San Francisco: Yahoo! on Monday reported that its quarterly profit rocketed above $3 billion, fuelled by the sale of part of its stake in Chinese e-commerce giant Alibaba.
Alibaba last month announced that it bought back billions of dollars worth of stock from Yahoo! in a step toward independence from the US Internet pioneer.
The California company’s revenue from display advertising was little changed from the same quarter last year but Yahoo! reported its income from ads served up with online search results was up 11 percent.
The earnings topped Wall Street expectations and Yahoo! shares climbed nearly three percent to $16.20 in after-market trading on the Nasdaq.

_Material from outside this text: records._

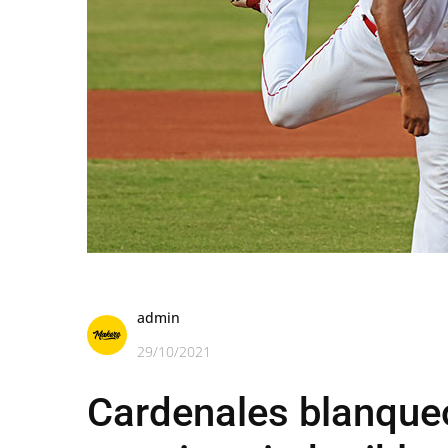
admin
29/10/2021
Cardenales blanqueó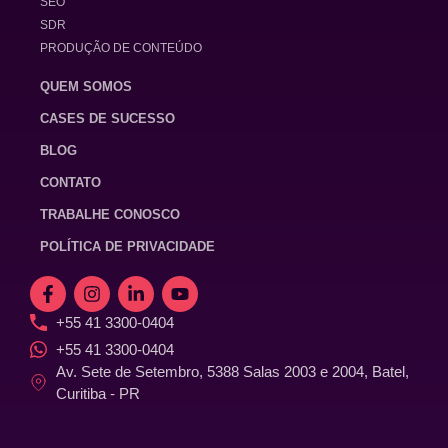
SEO
SDR
PRODUÇÃO DE CONTEÚDO
QUEM SOMOS
CASES DE SUCESSO
BLOG
CONTATO
TRABALHE CONOSCO
POLÍTICA DE PRIVACIDADE
+55 41 3300-0404
+55 41 3300-0404
Av. Sete de Setembro, 5388 Salas 2003 e 2004, Batel,
Curitiba - PR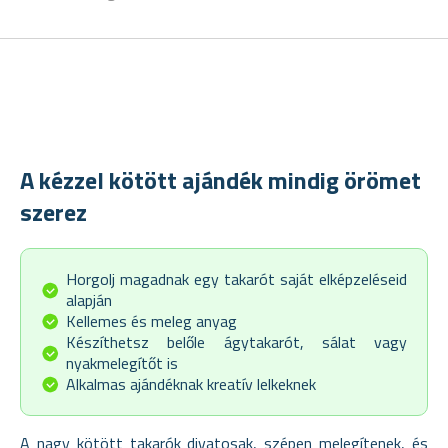
A kézzel kötött ajándék mindig örömet
szerez
Horgolj magadnak egy takarót saját elképzeléseid
alapján
Kellemes és meleg anyag
Készíthetsz belőle ágytakarót, sálat vagy
nyakmelegítőt is
Alkalmas ajándéknak kreatív lelkeknek
A nagy kötött takarók divatosak, szépen melegítenek, és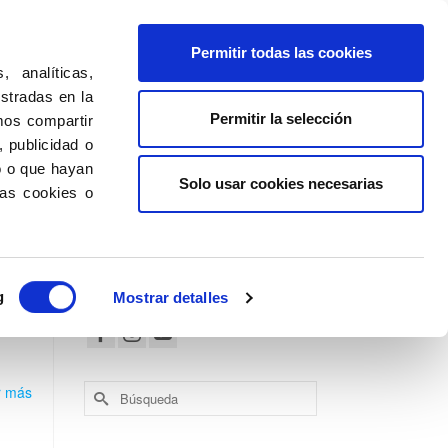
Permitir todas las cookies
Nosotros
Últimas Noticias
Contacto
 analíticas,
ostradas en la
Permitir la selección
mos compartir
 publicidad o
o o que hayan
Solo usar cookies necesarias
las cookies o
Síguenos en:
24
g
Mostrar detalles
MAY 2021
Buscar
r más
por: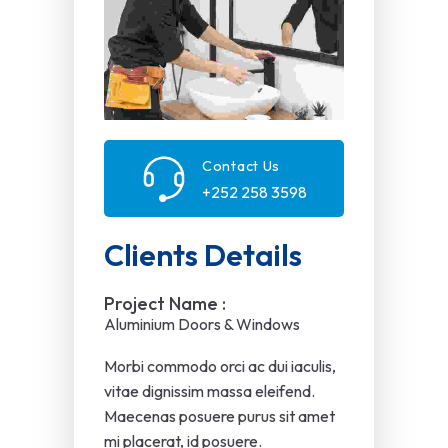
Contact Us
+252 258 3598
Clients Details
Project Name :
Aluminium Doors & Windows
Morbi commodo orci ac dui iaculis,
vitae dignissim massa eleifend.
Maecenas posuere purus sit amet
mi placerat, id posuere.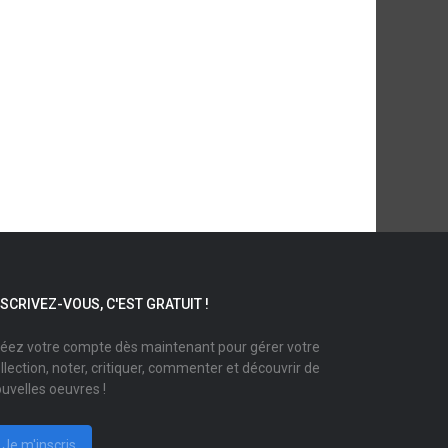
NSCRIVEZ-VOUS, C'EST GRATUIT !
éez votre compte dès maintenant pour gérer votre
llection, noter, critiquer, commenter et découvrir de
uvelles oeuvres !
Je m'inscris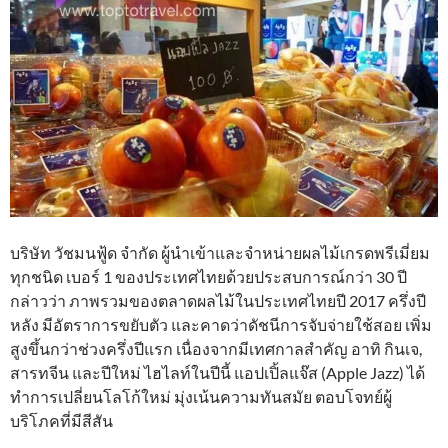
บริษัท วัชมนฟู้ด จำกัด ผู้นำเข้าและจำหน่ายผลไม้เกรดพรีเมี่ยม
ทุกชนิด เบอร์ 1 ของประเทศไทยด้วยประสบการณ์กว่า 30 ปี
กล่าวว่า ภาพรวมของตลาดผลไม้ในประเทศไทยปี 2017 ครึ่งปี
หลัง มีอัตราการขยับตัว และคาดว่าดัชนีการจับจ่ายใช้สอย เพิ่ม
สูงขึ้นกว่าช่วงครึ่งปีแรก เนื่องจากมีเทศกาลสำคัญ อาทิ กินเจ,
สารทจีน และปีใหม่ ไฮไลท์ในปีนี้ แอปเปิ้ลแจ๊ส (Apple Jazz) ได้
ทำการเปลี่ยนโลโก้ใหม่ มุ่งเน้นความทันสมัย ตอบโจทย์ผู้
บริโภคที่มีสีสัน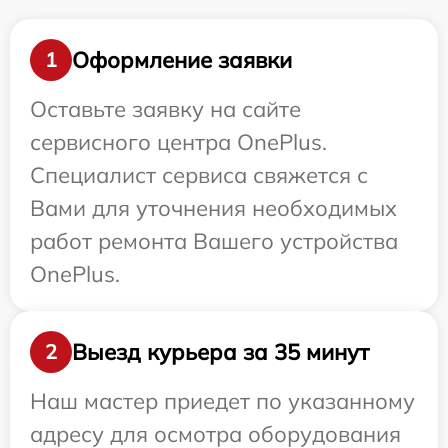
Оформление заявки
1
Оставьте заявку на сайте
сервисного центра OnePlus.
Специалист сервиса свяжется с
Вами для уточнения необходимых
работ ремонта Вашего устройства
OnePlus.
Выезд курьера за 35 минут
2
Наш мастер приедет по указанному
адресу для осмотра оборудования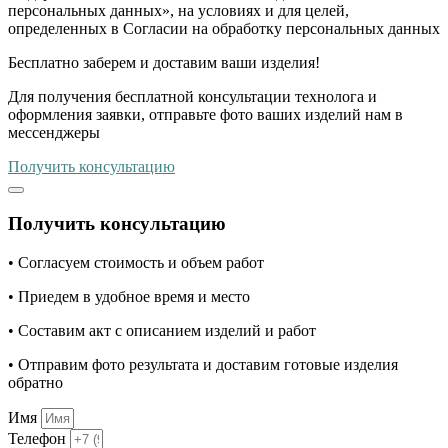
персональных данных», на условиях и для целей,
определенных в Согласии на обработку персональных данных
Бесплатно
заберем и доставим ваши изделия!
Для получения бесплатной консультации технолога и
оформления заявки, отправьте фото ваших изделий нам в
мессенджеры
Получить консультацию
Получить консультацию
• Согласуем стоимость и объем работ
• Приедем в удобное время и место
• Составим акт с описанием изделий и работ
• Отправим фото результата и доставим готовые изделия
обратно
Имя
Телефон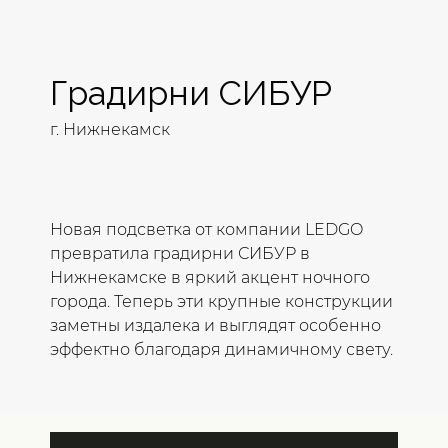
Градирни СИБУР
г. Нижнекамск
Новая подсветка от компании LEDGO
превратила градирни СИБУР в
Нижнекамске в яркий акцент ночного
города. Теперь эти крупные конструкции
заметны издалека и выглядят особенно
эффектно благодаря динамичному свету.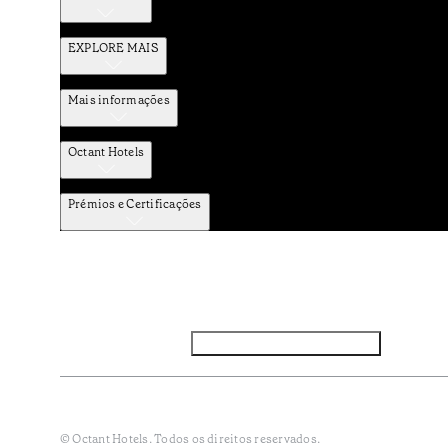
EXPLORE MAIS
Mais informações
Octant Hotels
Prémios e Certificações
Facebook
Instagram
Subscrever NEWSLETTER
Política de Privacidade e Dados Pessoais
Termos e Condiçõe
© Octant Hotels. Todos os direitos reservados.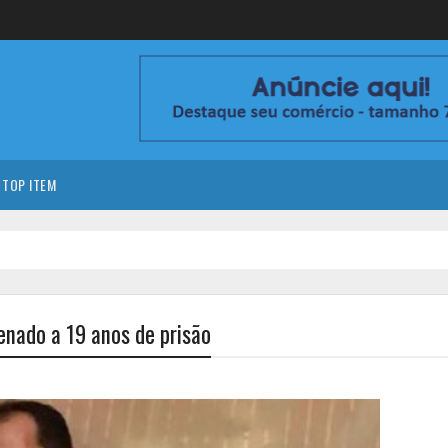
TOP ITEM
nado a 19 anos de prisão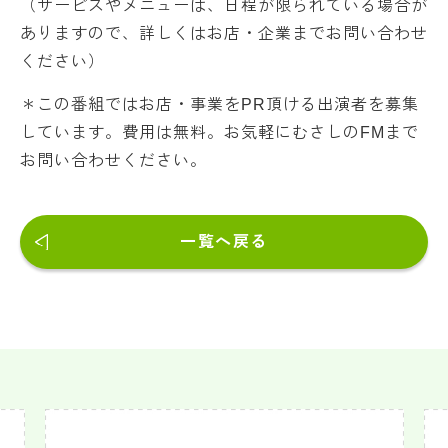
（サービスやメニューは、日程が限られている場合が
ありますので、詳しくはお店・企業までお問い合わせ
ください）
＊この番組ではお店・事業をPR頂ける出演者を募集
しています。費用は無料。お気軽にむさしのFMまで
お問い合わせください。
一覧へ戻る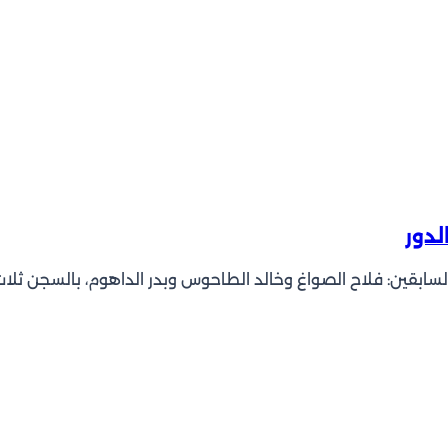
لدور
سابقين: فلاح الصواغ وخالد الطاحوس وبدر الداهوم، بالسجن ثلا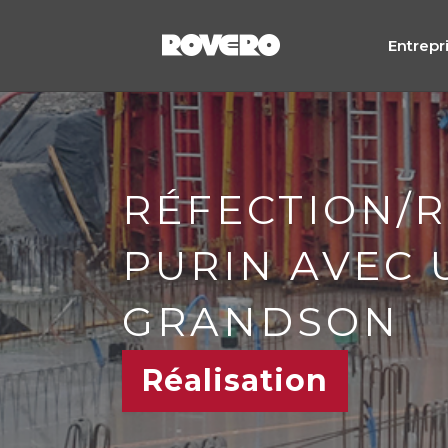
Entrepr
RÉFECTION/
PURIN AVEC 
GRANDSON
Réalisation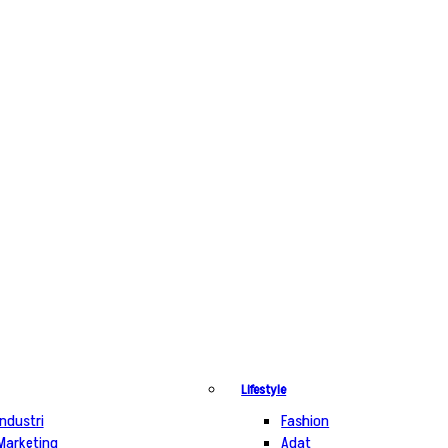
Lifestyle
Industri
Fashion
Marketing
Adat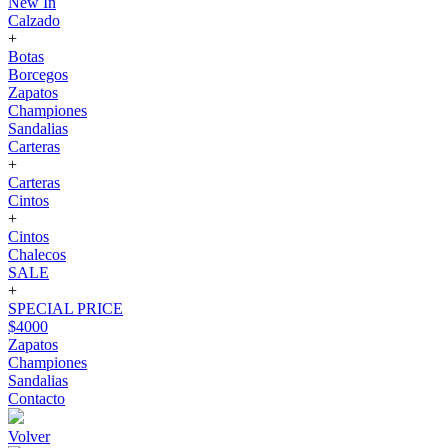
New In
Calzado
+
Botas
Borcegos
Zapatos
Championes
Sandalias
Carteras
+
Carteras
Cintos
+
Cintos
Chalecos
SALE
+
SPECIAL PRICE
$4000
Zapatos
Championes
Sandalias
Contacto
Volver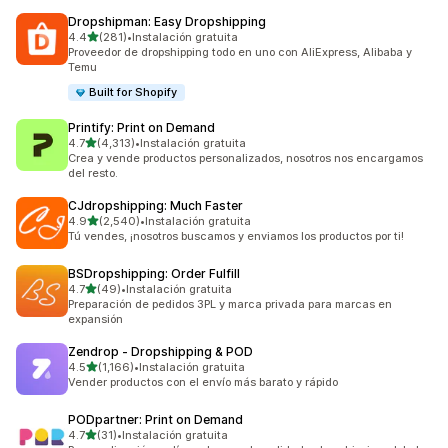
Dropshipman: Easy Dropshipping
de 5 estrellas
4.4
(281)
•
Instalación gratuita
281 reseñas en total
Proveedor de dropshipping todo en uno con AliExpress, Alibaba y
Temu
Built for Shopify
Printify: Print on Demand
de 5 estrellas
4.7
(4,313)
•
Instalación gratuita
4313 reseñas en total
Crea y vende productos personalizados, nosotros nos encargamos
del resto.
CJdropshipping: Much Faster
de 5 estrellas
4.9
(2,540)
•
Instalación gratuita
2540 reseñas en total
Tú vendes, ¡nosotros buscamos y enviamos los productos por ti!
BSDropshipping: Order Fulfill
de 5 estrellas
4.7
(49)
•
Instalación gratuita
49 reseñas en total
Preparación de pedidos 3PL y marca privada para marcas en
expansión
Zendrop ‑ Dropshipping & POD
de 5 estrellas
4.5
(1,166)
•
Instalación gratuita
1166 reseñas en total
Vender productos con el envío más barato y rápido
PODpartner: Print on Demand
de 5 estrellas
4.7
(31)
•
Instalación gratuita
31 reseñas en total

“Yahoo! had a solid third quarter, and we are encouraged by the stabilization in search and display revenue,” said chief executive Marissa Mayer.
“We’re taking important steps to position Yahoo! for long-term success, and we’re confident that our focus on quality and improving the user experience will drive increased value for our advertisers, partners and shareholders.”
Mayer took over in July at Yahoo! after 13 years at Google, in a move aimed at reinvigorating the struggling Internet firm.
The encouraging earnings report marked Mayer’s return from maternity leave. She gave birth to a boy early this month.
Alibaba Group Holding Limited has completed an initial repurchase of shares from Yahoo! and “restructured its relationship with the Silicon Valley company” in transactions valued at approximately $7.6 billion.
In May, the companies revealed that more than a year of negotiations had resulted in a deal for Yahoo! to sell back its stake in Alibaba.
The transaction will be carried out in stages, with the first step calling for a repurchase by Alibaba of up to one-half of Yahoo!’s stake, or approximately 20 percent of Alibaba’s total shares.
Yahoo! would be paid in a combination of cash and newly-issued Alibaba preferred stock, the firms said.
The US company plans to return $3.65 billion in after-tax proceeds to shareholders, mostly by buying back shares of stock.
Yahoo! reported that it has already bought back $646 million worth of its stock, with $190 million spent on repurchasing shares in the recently ended third fiscal quarter.
It has been trying to reinvent itself as a “premier digital media” company since the once-flowering Internet search service found itself withering in Google’s shadow.
Yahoo! in 2009 made a deal with Microsoft to have Bing handle the labor-intensive job of finding and indexing content on the Internet, freeing itself to concentrate on interesting or personalized ways to present results.